I mention this, because one might want to separate the viewing widget from navigation components which e.g. allow to rotate the object with the mouse. In my program, the viewer is a child widget of a "trackball widget", which simulates a trackball (it could as well be the other way round) so that the widgets are on top of each other; and one should make sure that the trackball center is coincident with the displayed rotation center (i.e. the origin of the view system).

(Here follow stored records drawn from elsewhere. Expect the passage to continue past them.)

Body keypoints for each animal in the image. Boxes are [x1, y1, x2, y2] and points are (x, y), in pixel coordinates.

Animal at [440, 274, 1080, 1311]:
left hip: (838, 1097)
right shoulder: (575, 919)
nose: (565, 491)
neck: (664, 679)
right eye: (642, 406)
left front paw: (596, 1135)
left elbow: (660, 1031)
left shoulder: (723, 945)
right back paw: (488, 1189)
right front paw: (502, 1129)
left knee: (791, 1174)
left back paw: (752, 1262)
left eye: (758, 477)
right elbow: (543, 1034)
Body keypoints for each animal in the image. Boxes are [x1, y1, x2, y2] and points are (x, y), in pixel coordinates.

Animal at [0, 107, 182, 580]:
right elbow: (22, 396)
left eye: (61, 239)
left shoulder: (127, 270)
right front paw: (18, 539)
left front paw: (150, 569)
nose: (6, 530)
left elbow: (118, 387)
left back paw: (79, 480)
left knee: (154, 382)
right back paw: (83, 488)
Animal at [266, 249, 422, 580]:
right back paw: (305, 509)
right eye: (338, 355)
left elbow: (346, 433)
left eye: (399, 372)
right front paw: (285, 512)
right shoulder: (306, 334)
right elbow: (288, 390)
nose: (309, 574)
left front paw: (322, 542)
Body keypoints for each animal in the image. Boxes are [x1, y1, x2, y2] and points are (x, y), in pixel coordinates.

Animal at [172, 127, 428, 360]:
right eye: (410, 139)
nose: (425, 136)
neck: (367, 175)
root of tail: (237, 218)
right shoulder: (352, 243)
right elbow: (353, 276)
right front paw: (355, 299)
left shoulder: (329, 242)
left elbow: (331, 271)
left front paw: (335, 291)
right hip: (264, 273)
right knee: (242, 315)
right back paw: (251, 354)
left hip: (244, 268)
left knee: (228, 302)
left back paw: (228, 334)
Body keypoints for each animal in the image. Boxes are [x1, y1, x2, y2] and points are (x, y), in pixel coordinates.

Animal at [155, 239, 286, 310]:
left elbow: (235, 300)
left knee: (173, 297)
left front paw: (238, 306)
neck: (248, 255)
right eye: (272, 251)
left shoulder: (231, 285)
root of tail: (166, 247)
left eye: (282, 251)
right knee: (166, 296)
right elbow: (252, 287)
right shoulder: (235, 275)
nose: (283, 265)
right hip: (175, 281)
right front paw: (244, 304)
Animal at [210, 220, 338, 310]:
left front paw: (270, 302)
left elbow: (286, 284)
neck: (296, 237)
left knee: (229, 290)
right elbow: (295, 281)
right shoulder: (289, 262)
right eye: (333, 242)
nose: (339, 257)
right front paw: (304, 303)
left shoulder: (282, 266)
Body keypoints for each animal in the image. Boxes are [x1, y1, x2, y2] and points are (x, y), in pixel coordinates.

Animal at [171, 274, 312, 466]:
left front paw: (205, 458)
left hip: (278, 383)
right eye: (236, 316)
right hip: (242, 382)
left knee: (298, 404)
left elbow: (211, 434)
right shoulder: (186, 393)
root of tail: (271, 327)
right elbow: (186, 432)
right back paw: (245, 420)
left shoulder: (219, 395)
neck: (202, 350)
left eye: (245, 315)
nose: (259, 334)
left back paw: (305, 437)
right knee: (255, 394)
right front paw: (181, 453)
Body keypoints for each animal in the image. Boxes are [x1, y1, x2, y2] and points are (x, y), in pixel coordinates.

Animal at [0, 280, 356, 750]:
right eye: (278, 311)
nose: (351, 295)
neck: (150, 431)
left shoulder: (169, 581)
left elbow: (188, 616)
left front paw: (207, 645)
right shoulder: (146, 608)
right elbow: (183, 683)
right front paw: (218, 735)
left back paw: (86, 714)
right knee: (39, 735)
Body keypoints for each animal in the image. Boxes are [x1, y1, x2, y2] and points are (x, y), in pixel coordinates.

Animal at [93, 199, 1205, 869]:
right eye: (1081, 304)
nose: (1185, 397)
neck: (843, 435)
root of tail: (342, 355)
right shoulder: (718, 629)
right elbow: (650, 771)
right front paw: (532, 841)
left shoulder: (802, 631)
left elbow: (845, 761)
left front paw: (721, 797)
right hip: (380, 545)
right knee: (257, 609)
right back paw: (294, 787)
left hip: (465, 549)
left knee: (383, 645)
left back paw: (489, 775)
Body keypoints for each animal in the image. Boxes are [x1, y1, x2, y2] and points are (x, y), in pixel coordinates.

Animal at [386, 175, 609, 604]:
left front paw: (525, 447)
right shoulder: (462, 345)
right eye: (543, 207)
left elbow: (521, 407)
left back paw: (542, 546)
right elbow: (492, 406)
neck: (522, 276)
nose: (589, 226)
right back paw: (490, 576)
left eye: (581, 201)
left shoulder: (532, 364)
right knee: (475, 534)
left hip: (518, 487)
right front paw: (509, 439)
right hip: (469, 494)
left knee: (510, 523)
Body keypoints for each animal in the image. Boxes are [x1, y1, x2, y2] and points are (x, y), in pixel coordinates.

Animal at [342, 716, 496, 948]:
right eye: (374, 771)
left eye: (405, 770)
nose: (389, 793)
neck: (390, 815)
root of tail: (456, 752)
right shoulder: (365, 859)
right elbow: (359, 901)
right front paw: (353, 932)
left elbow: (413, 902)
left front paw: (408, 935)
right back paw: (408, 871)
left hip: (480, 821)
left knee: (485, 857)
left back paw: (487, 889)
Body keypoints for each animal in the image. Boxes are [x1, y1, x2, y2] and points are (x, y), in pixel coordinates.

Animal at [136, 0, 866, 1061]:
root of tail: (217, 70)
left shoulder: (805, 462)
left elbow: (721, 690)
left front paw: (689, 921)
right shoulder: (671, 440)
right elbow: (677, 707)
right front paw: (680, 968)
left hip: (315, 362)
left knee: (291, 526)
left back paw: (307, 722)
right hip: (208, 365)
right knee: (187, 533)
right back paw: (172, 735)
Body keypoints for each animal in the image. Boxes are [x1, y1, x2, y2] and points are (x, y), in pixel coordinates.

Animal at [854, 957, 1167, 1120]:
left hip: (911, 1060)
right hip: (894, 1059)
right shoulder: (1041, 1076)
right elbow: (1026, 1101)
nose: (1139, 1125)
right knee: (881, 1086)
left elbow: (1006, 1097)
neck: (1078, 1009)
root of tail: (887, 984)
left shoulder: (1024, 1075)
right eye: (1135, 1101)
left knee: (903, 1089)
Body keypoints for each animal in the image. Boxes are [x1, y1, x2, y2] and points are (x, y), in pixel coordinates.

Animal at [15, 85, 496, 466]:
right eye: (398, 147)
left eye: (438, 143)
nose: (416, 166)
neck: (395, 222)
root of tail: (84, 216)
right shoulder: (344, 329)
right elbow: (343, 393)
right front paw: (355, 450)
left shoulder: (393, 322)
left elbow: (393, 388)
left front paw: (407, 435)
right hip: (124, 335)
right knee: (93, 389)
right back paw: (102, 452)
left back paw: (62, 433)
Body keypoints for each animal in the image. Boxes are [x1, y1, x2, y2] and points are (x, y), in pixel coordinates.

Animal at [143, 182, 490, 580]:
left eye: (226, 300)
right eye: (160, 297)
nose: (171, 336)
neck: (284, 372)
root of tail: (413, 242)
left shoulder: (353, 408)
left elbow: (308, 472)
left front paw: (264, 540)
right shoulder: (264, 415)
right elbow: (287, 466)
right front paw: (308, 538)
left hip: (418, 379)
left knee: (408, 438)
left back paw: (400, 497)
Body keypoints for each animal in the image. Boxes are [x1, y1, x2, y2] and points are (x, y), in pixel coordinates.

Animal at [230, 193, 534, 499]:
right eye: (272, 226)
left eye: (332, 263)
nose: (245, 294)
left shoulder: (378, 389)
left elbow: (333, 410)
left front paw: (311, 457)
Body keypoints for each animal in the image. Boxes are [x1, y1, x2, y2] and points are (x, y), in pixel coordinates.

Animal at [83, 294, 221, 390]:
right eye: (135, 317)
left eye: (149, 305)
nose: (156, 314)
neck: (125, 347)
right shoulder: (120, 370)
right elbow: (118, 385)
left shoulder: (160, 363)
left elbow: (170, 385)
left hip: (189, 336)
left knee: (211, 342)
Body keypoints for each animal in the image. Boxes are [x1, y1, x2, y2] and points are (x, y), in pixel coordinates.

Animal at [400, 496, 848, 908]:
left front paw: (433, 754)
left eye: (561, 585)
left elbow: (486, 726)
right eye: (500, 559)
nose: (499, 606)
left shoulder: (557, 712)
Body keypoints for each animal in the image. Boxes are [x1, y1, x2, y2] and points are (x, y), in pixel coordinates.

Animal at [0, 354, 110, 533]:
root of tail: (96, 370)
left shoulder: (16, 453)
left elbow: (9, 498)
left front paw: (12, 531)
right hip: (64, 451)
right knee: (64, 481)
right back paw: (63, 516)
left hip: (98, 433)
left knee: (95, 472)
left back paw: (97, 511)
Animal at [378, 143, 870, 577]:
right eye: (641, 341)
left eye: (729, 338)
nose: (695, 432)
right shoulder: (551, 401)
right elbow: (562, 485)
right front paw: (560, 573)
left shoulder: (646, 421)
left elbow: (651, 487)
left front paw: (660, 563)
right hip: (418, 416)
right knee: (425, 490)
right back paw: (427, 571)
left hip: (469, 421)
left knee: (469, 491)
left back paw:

Actually, Ulli pointed me to an additional coordinate system for depth. First, I implemented several projection functors which used the current depth in their projection formula, e.g. for depth cueing (making the volume darker to the back side) in otherwise symmetric projection formulas (like the usual MIP, sum, ...). As a straight-forward solution, I used the Z coordinate in the camery system as depth - this posed the question where to put the camera plane at? Ullis proposition was to put the camera plane into the middle of the volume; I prefer to have it somewhere in front instead. The outcome of our discussion (in which Ulli complained that my first approach made a parametrization of the depth attenuation depend on the volume size) was to
- normalize the depth coordinate system, i.e. let the depth be in the range -1..1 independent from the current volume's size and orientation (this simplifies the projection functors), and to
- use a bounding sphere (centered in the rotation center) as a reference for the depth coordinates.
The bounding sphere has the purpose of making the depth rotation-invariant while assigning depth 0 to the rotation center and the maximum depth magnitude of 1 to at least one point in one orientation.
Axis Alignment
Finally, let me discuss the handedness/axis-direction issue: The only coordinate systems which are fixed are the ones at both ends.
- The volume system uses increasing "coordinates" as indices into the data array, where the exact direction of the axes in the real world depends on the data source, and can be taken into account when transforming into the object system if known.
- The widget system is fixed, too and usually has the X axis pointing right, and the Y axis pointing down (sometimes called "screen orientation" as opposed to the mathematical orientation). This also determines the Y direction in the image system.
The other coordinate systems can be aligned freely. First, I chose to let the X axis point right in all systems.
The volume alignment is already determined through an alignment vector used for the transformation between volume system and object system. I chose to let the unit vector default to a right-handed system, where Y points down and Z to the back, so that loading a stack of images results in the images being rendered in the same orientation as they appear in an image viewer, in front-to-back order.
Conclusion
I have implemented a function coordTransform(c, ss, ts) which transforms a coordinate vector c from eg. the source system ss to the target system ts.
Moreover, the function has an additional optional paramter which determines whether translations should be applied. This is because one does not only want to transform position coordinates, but also direction vectors. These can be transformed using the same scaling and rotation transformations, but leaving any translation out.
Note: If you're using homogenous coordinates, you can distinguish direction- from position-vectors by their last (augmented) coordinate. If you augment the original vector with 1 (as usual), the transformations will include the translating parts. However, if the last coordinate is zero/ignored, the first three dimensions will be transformed in the same way as without homogenous coordinates/translations.